He gave the child some of his pencils to play with and we sat
quietly watching her. It was then he asked if I would tell his stories
in a book. I cannot find one of my people to do it, he said. I was one
of the last to leave the land. My stories will die and the young
people will know how we once lived.
I was the wrong one for the job, I told him.
I didn't even know how to walk on the land. The Inuit children laughed
when they saw me trudging head down in straight line as if I was on a city
sidewalk. Inuit follow the contours of the snow with their eyes searching
the horizon for game. I was just some guy from North End Winnipeg, a children's
author, a Jewish storyteller.
I was afraid I could not do it.
Tookoome nodded and returned to his drawing. He said, my mother
always told me, 'Do not be afraid. Be open like a child. There will always
be people to help you.'
He was drawing his uncle, a blind shaman. As a child, Tookoome
would lead him to the caribou, hand him the rifle and carefully describe
what he was in front of them. The old man was a perfect shot.
In Tookoome's picture the shaman was shape shifting through different creatures
and people. It was called The World of Animals and the World of People
Come Together in the Shaman. Tookoome was supposed to become a shaman
like his uncle but instead he became an artist, another sort of transformer.
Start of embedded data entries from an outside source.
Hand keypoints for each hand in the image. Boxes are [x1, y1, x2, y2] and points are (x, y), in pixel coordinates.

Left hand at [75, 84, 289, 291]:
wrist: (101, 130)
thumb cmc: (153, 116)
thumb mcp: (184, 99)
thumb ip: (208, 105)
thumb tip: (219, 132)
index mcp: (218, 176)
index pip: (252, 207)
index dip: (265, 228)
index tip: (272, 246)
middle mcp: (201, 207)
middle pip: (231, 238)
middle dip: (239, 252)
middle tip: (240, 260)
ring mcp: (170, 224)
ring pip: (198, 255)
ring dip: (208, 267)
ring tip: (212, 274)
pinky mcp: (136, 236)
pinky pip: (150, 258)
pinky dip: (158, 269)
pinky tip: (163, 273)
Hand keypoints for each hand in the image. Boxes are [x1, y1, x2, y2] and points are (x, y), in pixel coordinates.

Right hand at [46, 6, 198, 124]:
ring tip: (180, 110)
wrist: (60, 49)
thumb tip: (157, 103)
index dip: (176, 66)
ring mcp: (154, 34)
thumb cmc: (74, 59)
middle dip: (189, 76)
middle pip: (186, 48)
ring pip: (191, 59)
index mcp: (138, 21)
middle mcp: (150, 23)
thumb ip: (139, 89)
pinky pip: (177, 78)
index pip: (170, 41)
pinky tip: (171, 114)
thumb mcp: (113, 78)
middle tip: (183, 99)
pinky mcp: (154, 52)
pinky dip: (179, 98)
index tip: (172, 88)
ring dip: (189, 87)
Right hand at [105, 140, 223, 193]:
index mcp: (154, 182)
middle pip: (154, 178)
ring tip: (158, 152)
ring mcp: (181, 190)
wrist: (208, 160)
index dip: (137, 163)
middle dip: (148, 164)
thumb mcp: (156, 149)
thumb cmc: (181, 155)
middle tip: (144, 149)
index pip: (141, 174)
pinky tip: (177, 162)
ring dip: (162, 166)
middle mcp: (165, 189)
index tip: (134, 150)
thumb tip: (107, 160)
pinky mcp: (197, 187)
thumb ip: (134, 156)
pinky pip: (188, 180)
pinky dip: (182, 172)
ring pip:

He was almost finished the picture. He looked at and smiled. We both knew
that I would write his book. It's all about changing, I thought. Maybe
I could change enough to be able write it. And then I understood
why I had come.
It took ten years of meeting whenever we could so Tookoome could tell me his wonderful stories and I could ask my questions. It took many translators to give me different understandings of his words. We chose the finest of his art to illustrate the stories and now the book, called The Shaman's Nephew has been published as a Tookoome's gift to his people and to the world.